You might be wondering what the symbol next to the Profit Amount field means. This symbol denotes a calculated column — a new column you create using DAX. Calculated columns are not the same as model, or explicit, measures. This is part of the demonstration .pbix file.
In the Fields pane, expand the Sales table if necessary. Then, select the Sales Amount field (don’t check it). To learn more about this field, click the Columns Tool tab.
As you can see in Figure B, the implicit measure will sum this field. You could change the measure, but don’t do so right now. Feel free to review all of the fields in this table using the Columns Tool tab, but don’t make any changes. You will use this tab often, especially when working with someone else’s data.
How to change implicit measures in Power BI
Let’s take a quick look at how implicit measures work by adding Sales Amount to the current visual. To do so, click inside the visual and then check Sales Amount, as shown in Figure C. The implicit sum measure displays a yearly sales sum — and you didn’t do anything but add the field to the visual.
Here’s a quick tip when adding visualizations — instead of dragging a field to a bucket, check it in the Fields pane as instructed above. Power BI does a great job of evaluating whether the field represents a legend, an axis or a value to calculate. We’ll explore this behavior to see how Power BI applies implicit measures.
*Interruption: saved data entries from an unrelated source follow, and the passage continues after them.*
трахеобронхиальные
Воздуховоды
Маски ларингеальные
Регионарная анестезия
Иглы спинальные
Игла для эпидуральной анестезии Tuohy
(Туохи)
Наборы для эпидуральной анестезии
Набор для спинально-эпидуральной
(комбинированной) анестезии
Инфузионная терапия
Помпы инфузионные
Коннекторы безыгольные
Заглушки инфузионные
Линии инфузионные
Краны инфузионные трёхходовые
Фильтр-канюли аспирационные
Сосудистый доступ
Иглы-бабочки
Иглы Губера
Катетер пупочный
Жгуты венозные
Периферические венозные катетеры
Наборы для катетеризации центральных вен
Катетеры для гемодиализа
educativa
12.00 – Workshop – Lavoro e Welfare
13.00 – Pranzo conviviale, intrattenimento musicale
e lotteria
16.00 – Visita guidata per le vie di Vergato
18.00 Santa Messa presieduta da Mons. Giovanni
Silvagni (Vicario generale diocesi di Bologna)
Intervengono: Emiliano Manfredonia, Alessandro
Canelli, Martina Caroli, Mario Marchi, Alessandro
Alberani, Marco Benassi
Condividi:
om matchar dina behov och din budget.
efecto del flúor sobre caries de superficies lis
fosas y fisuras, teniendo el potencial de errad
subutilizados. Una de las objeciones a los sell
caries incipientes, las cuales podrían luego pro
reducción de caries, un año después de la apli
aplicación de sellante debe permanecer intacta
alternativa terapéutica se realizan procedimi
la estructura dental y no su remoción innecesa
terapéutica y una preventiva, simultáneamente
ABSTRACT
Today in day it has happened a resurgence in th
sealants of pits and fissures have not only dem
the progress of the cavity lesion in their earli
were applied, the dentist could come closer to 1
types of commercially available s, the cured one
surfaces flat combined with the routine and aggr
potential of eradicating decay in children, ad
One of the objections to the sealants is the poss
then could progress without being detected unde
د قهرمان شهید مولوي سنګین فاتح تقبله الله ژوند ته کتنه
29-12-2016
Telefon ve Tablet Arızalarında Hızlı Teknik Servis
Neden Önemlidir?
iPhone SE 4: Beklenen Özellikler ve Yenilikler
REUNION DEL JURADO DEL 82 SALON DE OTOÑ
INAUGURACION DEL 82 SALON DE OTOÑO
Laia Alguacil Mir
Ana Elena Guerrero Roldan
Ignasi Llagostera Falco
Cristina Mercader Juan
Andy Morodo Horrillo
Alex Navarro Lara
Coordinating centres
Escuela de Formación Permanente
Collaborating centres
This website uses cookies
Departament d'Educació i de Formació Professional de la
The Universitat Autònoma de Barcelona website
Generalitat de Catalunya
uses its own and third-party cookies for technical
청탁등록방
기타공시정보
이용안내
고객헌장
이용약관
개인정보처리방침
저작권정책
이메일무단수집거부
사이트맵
Now let’s try that again. Uncheck the Sales Amount field to remove it from the visual. Then, select it (don’t check it). Click the Columns Tool tab. In the Properties group, choose Average from the Summarization dropdown. Then, check Sales Amount in the Fields pane to add it to the visual. As you can see in Figure D, Power BI now averages the sales.
Let’s go one step further to learn what the average unit price was per month. To do so, simply check Unit Price in the Fields pane. The results, shown in Figure E, show the average for each month and year. This field automatically defaults to average because Power BI recognizes that summing this field would make no sense.
Power BI will allow you to change the measure, but it won’t default to the sum measure. Once a field is in the visualization, you can select it and change the Summarization measure, which is a bit quicker than removing it and adding it back in with the different measure.
If you’re just beginning with Power BI, measures are a simple concept. Because Power BI applies implicit measures to so many fields for you, Power BI relieves you of doing so yourself, or having to create an explicit measure.
Implicit measures aren’t meant for complex expressions, so in a future article, I’ll show you how to create explicit measures.